The Delhi Metro Rail Corporation currently has over 200 ticket-vending machines (TVMs) at its stations but commuters tend to avoid them due to their inability to dispense coins, which is necessitated by the fare structure.
The fare revision, expected in the next three months, proposes to double ticket prices to a minimum of R15 and a maximum of R70 from the current R8 and R30, respectively. Slabs of R10, 20, 30, 40 and 50 have been proposed though fares could be in multiples of five too.
The Delhi Metro last hiked fares in 2009. The revision and subsequent move to TVMs will also coincide with the completion of Phase 3 of the Metro’s network expansion.

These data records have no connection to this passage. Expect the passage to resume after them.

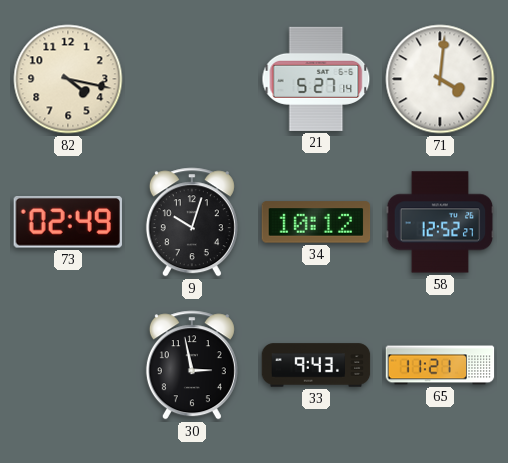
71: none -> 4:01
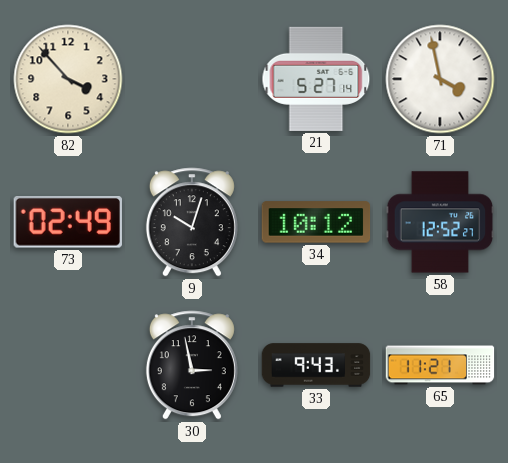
82: 4:17 -> 3:53
71: 4:01 -> 3:58
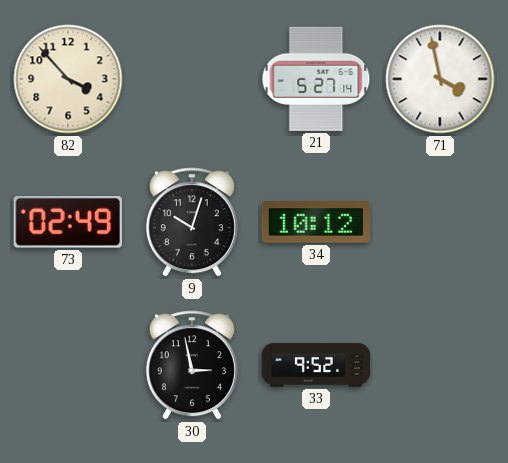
58: 12:52 -> none
33: 9:43 -> 9:52
65: 11:21 -> none
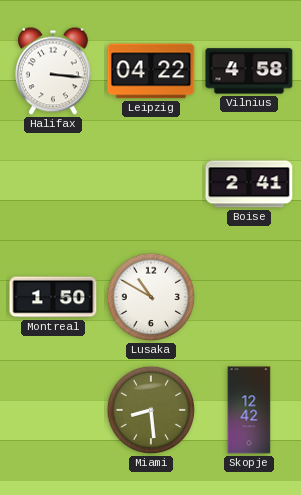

“In 2015-16, we are adding 45 TVMs, which will take the total number to 216. By next year, we plan to add 300 more. We want less human interference when it comes to exchange of money,” said a DMRC official.
The customer care centre at each station will continue to exist, and will sell tokens in the event of a machine glitch.

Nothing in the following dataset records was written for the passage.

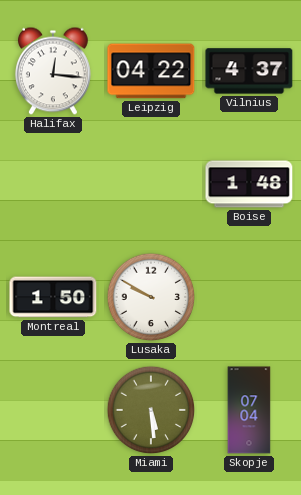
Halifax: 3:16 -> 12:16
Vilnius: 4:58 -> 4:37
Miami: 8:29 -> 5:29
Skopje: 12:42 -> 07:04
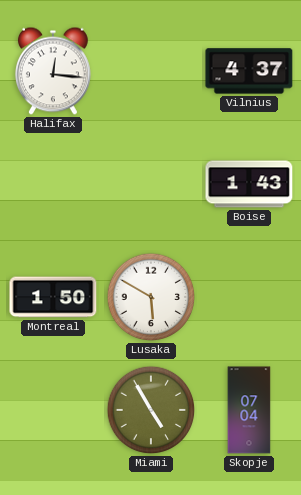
Leipzig: 04:22 -> none
Boise: 1:48 -> 1:43
Lusaka: 9:50 -> 5:50
Miami: 5:29 -> 4:55
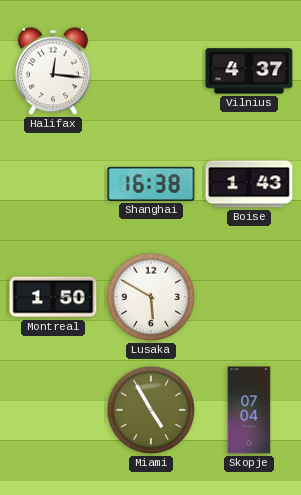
Shanghai: none -> 16:38
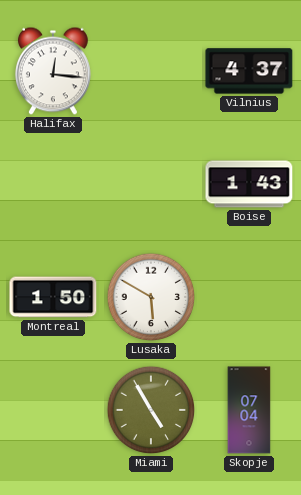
Shanghai: 16:38 -> none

The shift to machines comes amid complaints of ticket counter operators cheating passengers of their change. The staff, mostly hired from outside contractors, will be slowly removed, sources said.
Instead, “DMRC staff will assist passengers in getting tokens from the machine and passengers will be sensitised about its use. In a city like Delhi, everything should be automated,” the official said, adding that the machines can be used to recharge smart cards too.
The Metro ferries roughly 2.6 million commuters daily, 70% of whom use smart cards while the remaining 30% purchase tokens — which are needed to enter or exit a station.
Sources said the TVMs, each costing R15 lakh, will also help free up space at stations. “(Ticket counter] not only require staff but also eat up a lot of space. We will identify crowded stations and, depending on requirement, machines will be placed. At no point of time will the convenience of passengers be compromised,” the official said.
New stations coming up in Phase 3 have been built with less space assigned for ticketing.